**Travail demandé**
[1] Dans le texte sur la médiocrité des leaders jacobins, par quels termes Robespierre qualifie-t-il Buchot ?
[2] Poursuivez le texte sur la médiocrité des leaders jacobins à la suite de sa dernière phrase.

**Extrait du texte**
>>>>
La
médiocrité des leaders jacobins : Buchot, Henrion, Une séance chez les
Jacobins : obtenir un certificat de civisme ; Chalendon, l’exterminateur du Marais
La
médiocrité des leaders jacobins : Buchot, Henrion
Regardons de près quelques figures ; plus elles
sont en vue et à la première place, plus la grandeur de l’office met en lumière
l’indignité du potentat. – Il en est un que l’on a déjà vu en passant, Buchot,
noté deux fois par Robespierre, et de la
propre main de Robespierre, comme « un homme probe, énergique et capable des
fonctions les plus importantes ».
<<<<
**Entrées fournies**
>>>>
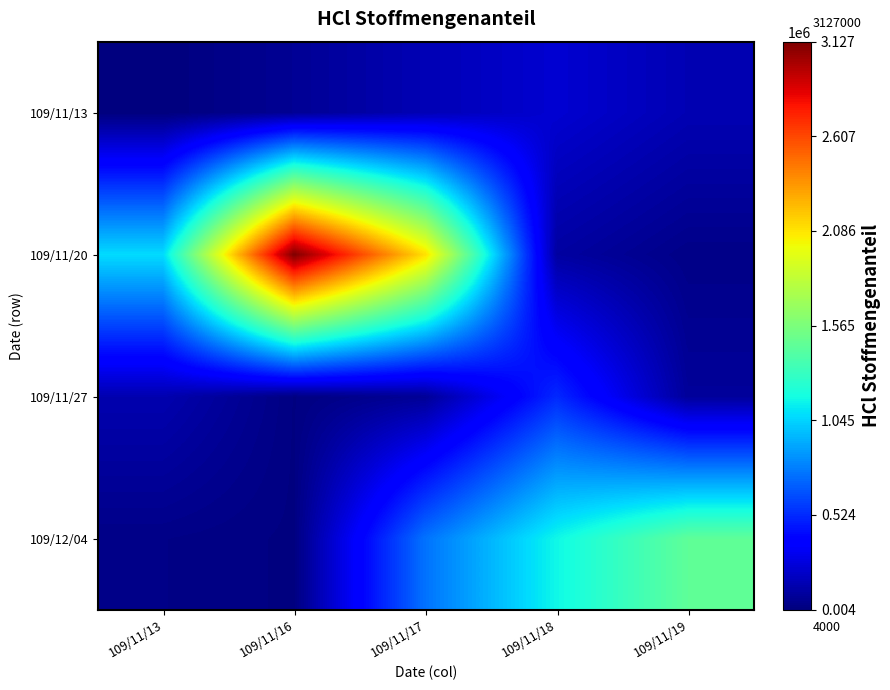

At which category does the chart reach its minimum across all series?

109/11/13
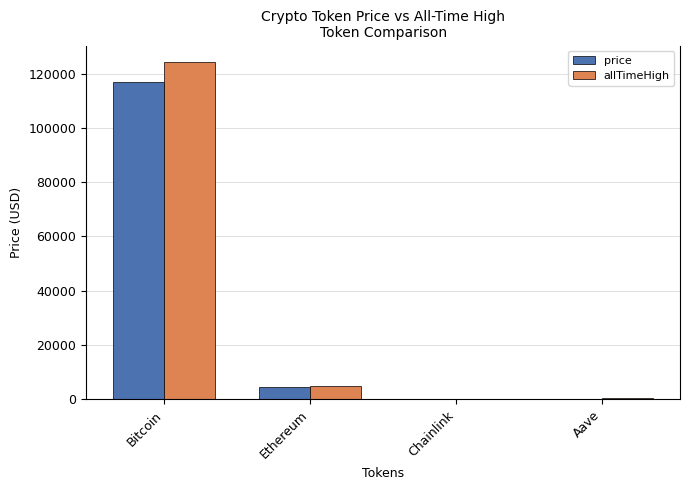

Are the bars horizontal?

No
<<<<
>>>>
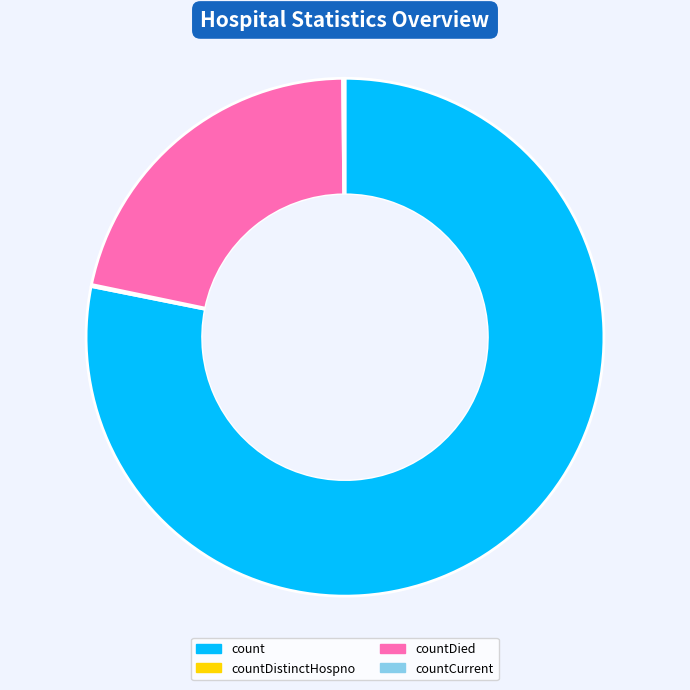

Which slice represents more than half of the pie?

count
<<<<
**Corrigé des activités**
[1] Comme « un homme probe, énergique et capable des fonctions les plus importantes ».

[2]
Nommé par le Comité de Salut public « commissaire aux relations extérieures »,
c’est-à-dire ministre des affaires étrangères, il s’est maintenu dans ce haut
p.178 poste pendant près de six mois. C’est un maître d’école du Jura , récemment débarqué de sa petite ville, et
dont « l’ignorance, les manières ignobles et la stupidité surpassent tout ce
qu’on peut imaginer. Les chefs de division ont renoncé à travailler avec lui ;
il ne les voit ni ne les demande. On ne le trouve jamais dans son cabinet, et,
quand il est indispensable de lui demander sa signature pour quelque
légalisation, seul acte auquel il ait réduit ses fonctions, il faut aller la
lui arracher au café Hardy, où il passe habituellement ses journées ». Bien
entendu, il est envieux et haineux, il se venge de son incapacité sur ceux dont
la compétence lui fait sentir son ineptie, il les dénonce comme modérés, il
parvient enfin à faire décerner un mandat d’arrêt contre ses quatre chefs de
services, et, le matin du 9 Thermidor, avec un sourire atroce, il annonce à
l’un d’eux, M. Miot, la bonne nouvelle.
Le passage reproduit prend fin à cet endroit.